**What you have to do:** Would you print the data below exactly, leaving out every picture?

**Given material:**
----
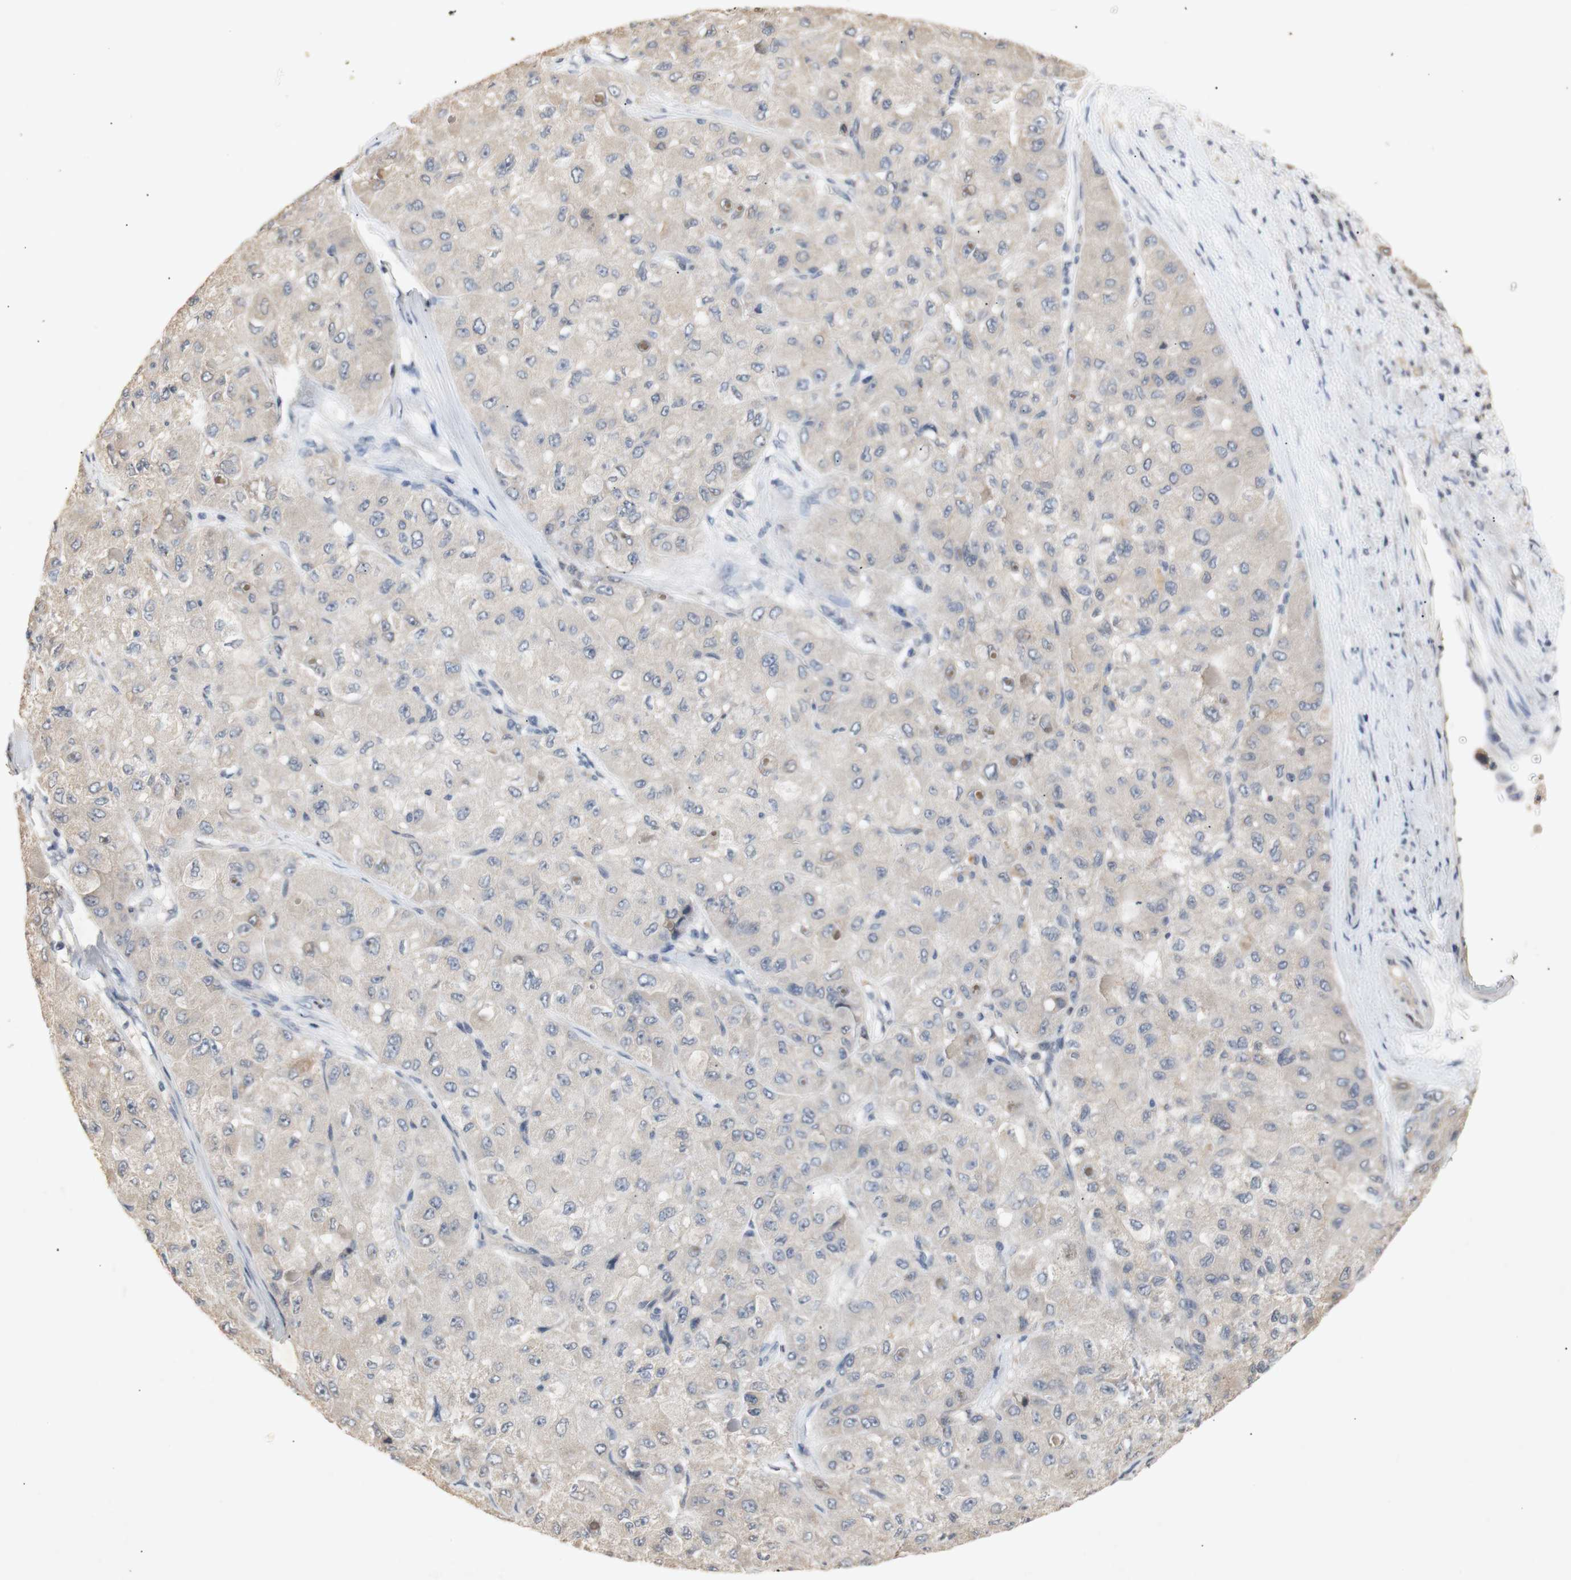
{"staining": {"intensity": "weak", "quantity": ">75%", "location": "cytoplasmic/membranous"}, "tissue": "liver cancer", "cell_type": "Tumor cells", "image_type": "cancer", "snomed": [{"axis": "morphology", "description": "Carcinoma, Hepatocellular, NOS"}, {"axis": "topography", "description": "Liver"}], "caption": "This photomicrograph demonstrates immunohistochemistry (IHC) staining of human liver cancer (hepatocellular carcinoma), with low weak cytoplasmic/membranous positivity in approximately >75% of tumor cells.", "gene": "FOSB", "patient": {"sex": "male", "age": 80}}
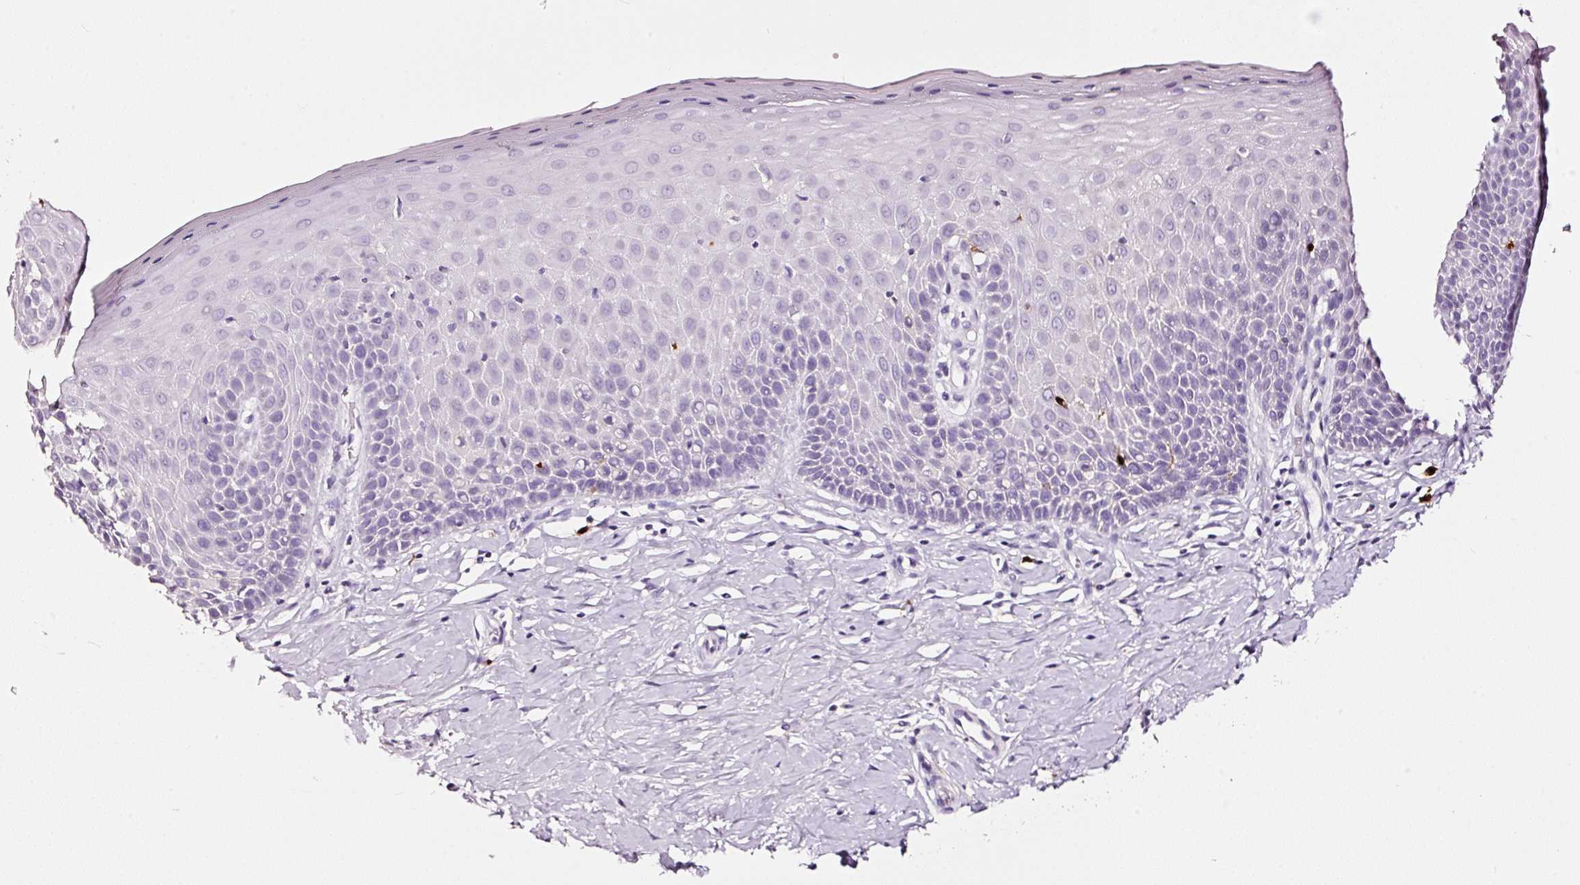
{"staining": {"intensity": "weak", "quantity": "<25%", "location": "cytoplasmic/membranous"}, "tissue": "cervix", "cell_type": "Glandular cells", "image_type": "normal", "snomed": [{"axis": "morphology", "description": "Normal tissue, NOS"}, {"axis": "topography", "description": "Cervix"}], "caption": "The IHC photomicrograph has no significant expression in glandular cells of cervix.", "gene": "LAMP3", "patient": {"sex": "female", "age": 36}}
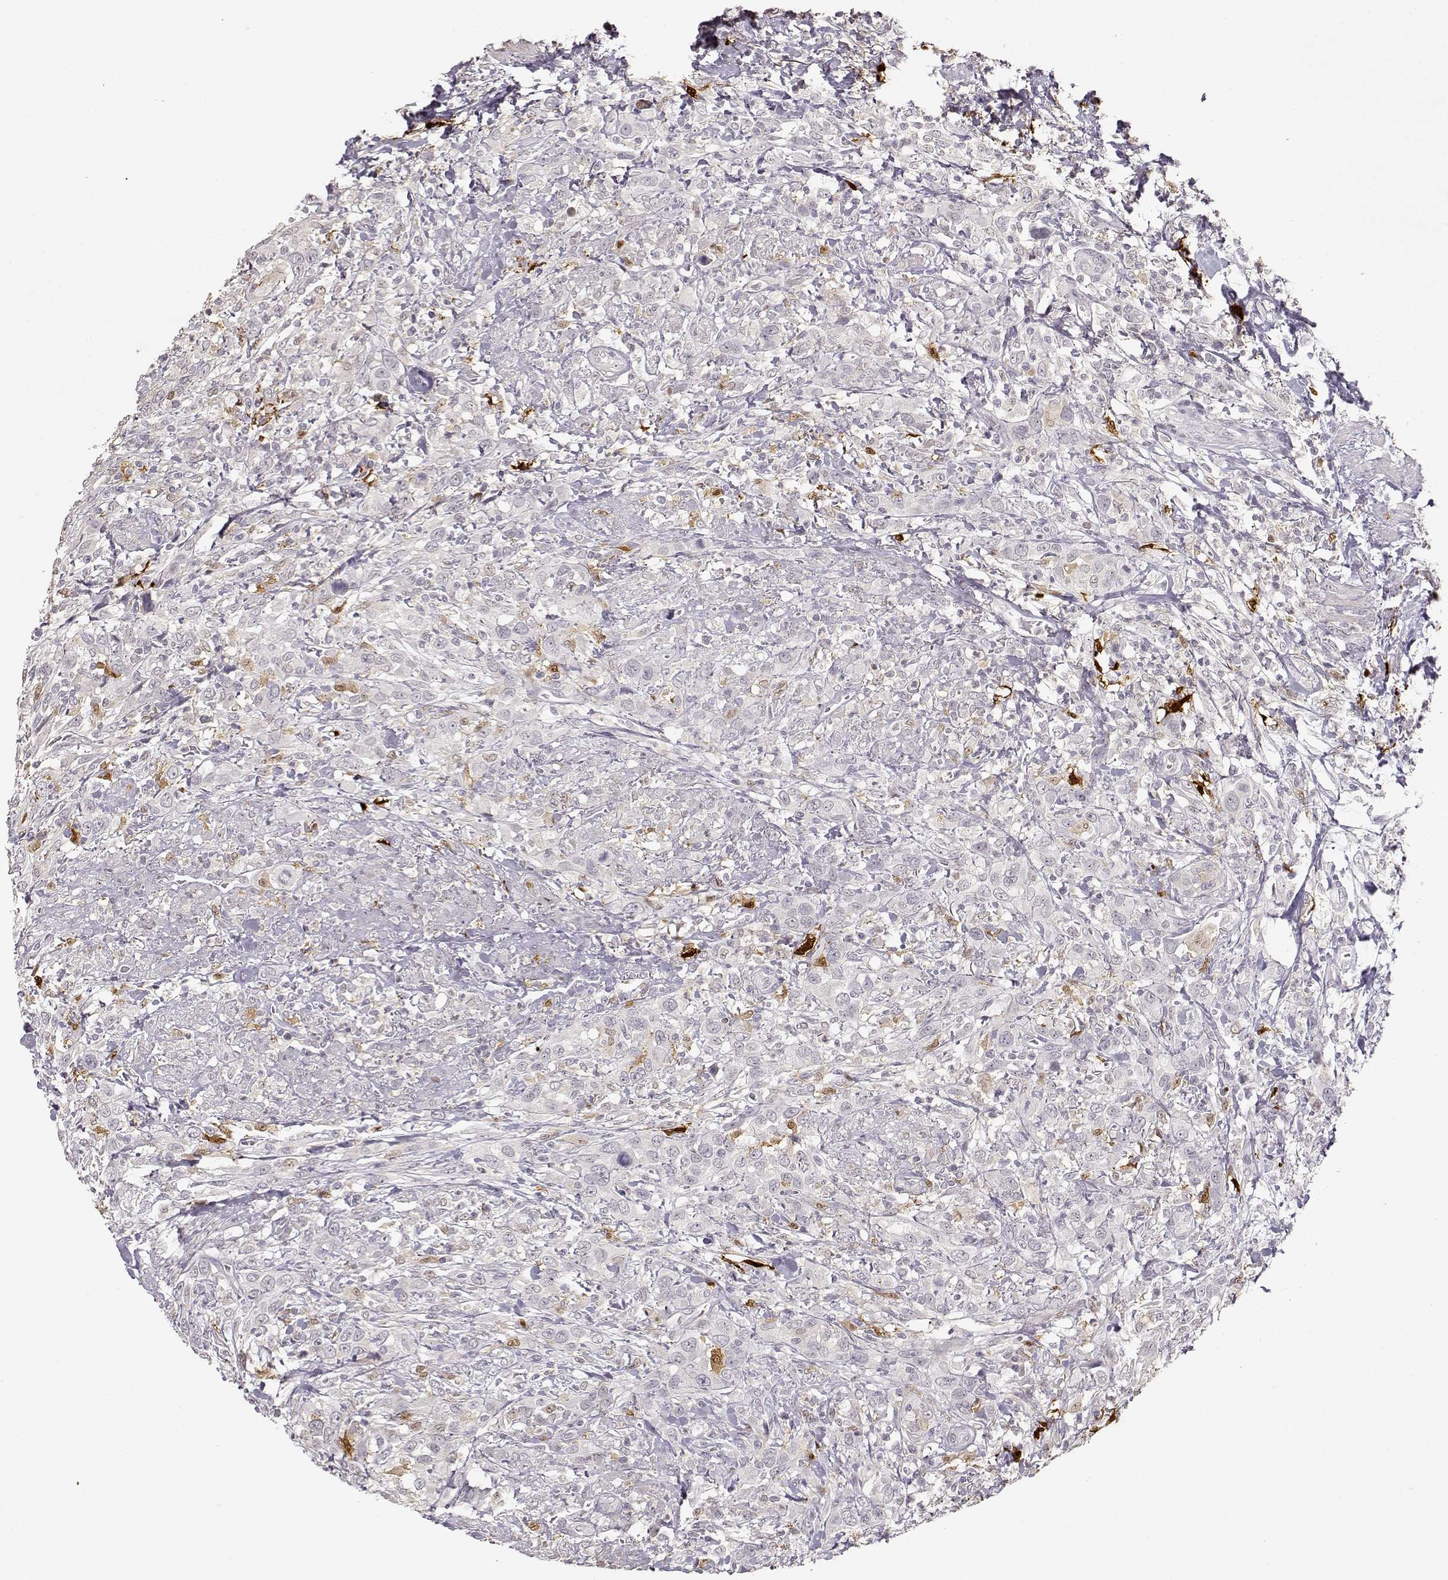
{"staining": {"intensity": "negative", "quantity": "none", "location": "none"}, "tissue": "urothelial cancer", "cell_type": "Tumor cells", "image_type": "cancer", "snomed": [{"axis": "morphology", "description": "Urothelial carcinoma, NOS"}, {"axis": "morphology", "description": "Urothelial carcinoma, High grade"}, {"axis": "topography", "description": "Urinary bladder"}], "caption": "Urothelial cancer stained for a protein using IHC shows no expression tumor cells.", "gene": "S100B", "patient": {"sex": "female", "age": 64}}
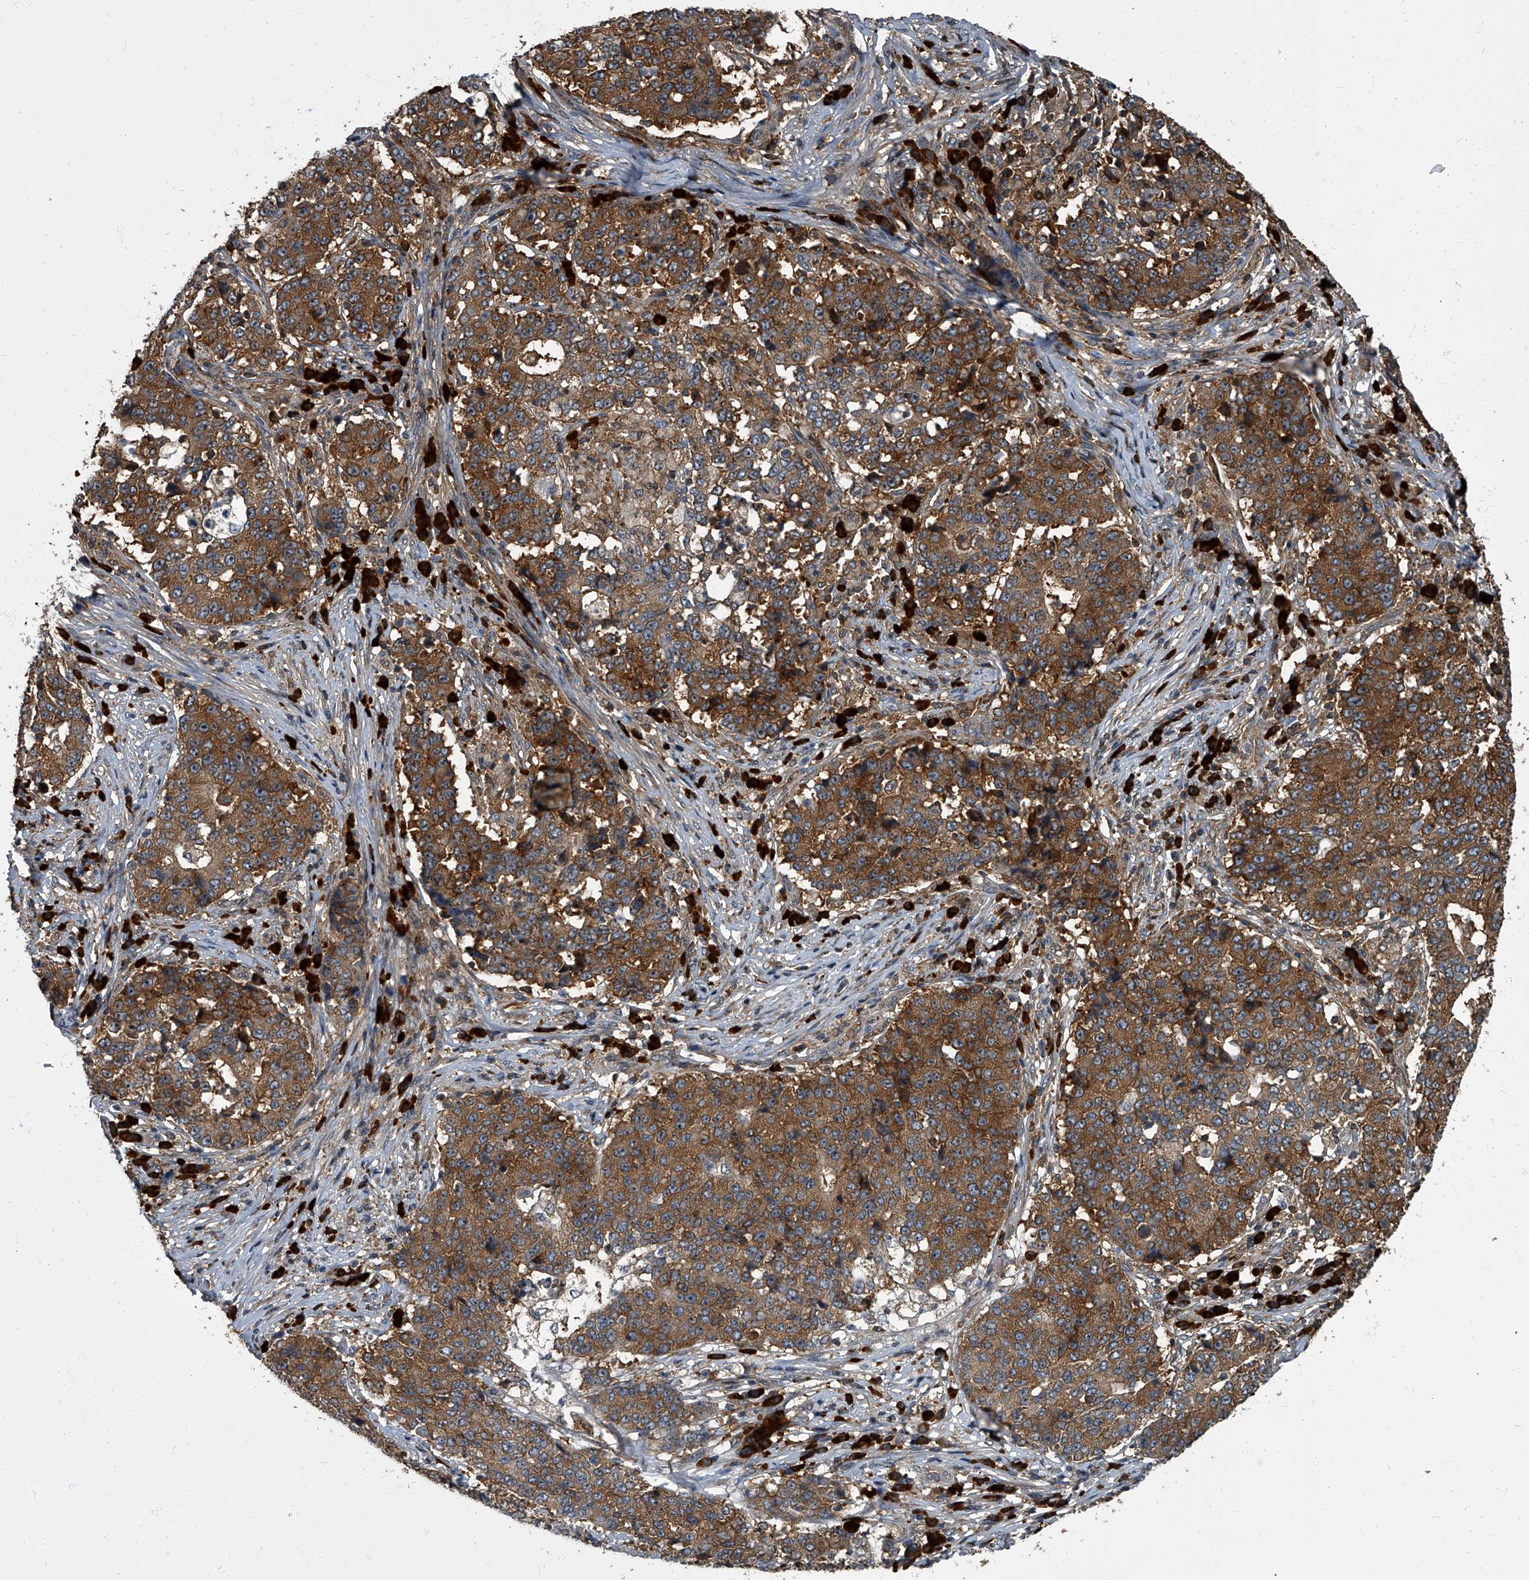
{"staining": {"intensity": "moderate", "quantity": ">75%", "location": "cytoplasmic/membranous"}, "tissue": "stomach cancer", "cell_type": "Tumor cells", "image_type": "cancer", "snomed": [{"axis": "morphology", "description": "Adenocarcinoma, NOS"}, {"axis": "topography", "description": "Stomach"}], "caption": "The immunohistochemical stain shows moderate cytoplasmic/membranous expression in tumor cells of adenocarcinoma (stomach) tissue.", "gene": "CDV3", "patient": {"sex": "male", "age": 59}}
----
**Answer for the task:**
{"staining": {"intensity": "weak", "quantity": ">75%", "location": "cytoplasmic/membranous"}, "tissue": "liver cancer", "cell_type": "Tumor cells", "image_type": "cancer", "snomed": [{"axis": "morphology", "description": "Carcinoma, Hepatocellular, NOS"}, {"axis": "topography", "description": "Liver"}], "caption": "This photomicrograph demonstrates immunohistochemistry (IHC) staining of human liver cancer (hepatocellular carcinoma), with low weak cytoplasmic/membranous positivity in approximately >75% of tumor cells.", "gene": "FOSB", "patient": {"sex": "male", "age": 80}}
{"staining": {"intensity": "weak", "quantity": "<25%", "location": "cytoplasmic/membranous"}, "tissue": "cervix", "cell_type": "Glandular cells", "image_type": "normal", "snomed": [{"axis": "morphology", "description": "Normal tissue, NOS"}, {"axis": "topography", "description": "Cervix"}], "caption": "The IHC photomicrograph has no significant expression in glandular cells of cervix.", "gene": "LAMP3", "patient": {"sex": "female", "age": 36}}
{"staining": {"intensity": "negative", "quantity": "none", "location": "none"}, "tissue": "urothelial cancer", "cell_type": "Tumor cells", "image_type": "cancer", "snomed": [{"axis": "morphology", "description": "Urothelial carcinoma, NOS"}, {"axis": "morphology", "description": "Urothelial carcinoma, High grade"}, {"axis": "topography", "description": "Urinary bladder"}], "caption": "Urothelial cancer stained for a protein using IHC shows no expression tumor cells.", "gene": "S100B", "patient": {"sex": "female", "age": 64}}
{"staining": {"intensity": "moderate", "quantity": ">75%", "location": "cytoplasmic/membranous"}, "tissue": "stomach cancer", "cell_type": "Tumor cells", "image_type": "cancer", "snomed": [{"axis": "morphology", "description": "Adenocarcinoma, NOS"}, {"axis": "topography", "description": "Stomach"}], "caption": "The immunohistochemical stain shows moderate cytoplasmic/membranous expression in tumor cells of adenocarcinoma (stomach) tissue.", "gene": "CDV3", "patient": {"sex": "male", "age": 59}}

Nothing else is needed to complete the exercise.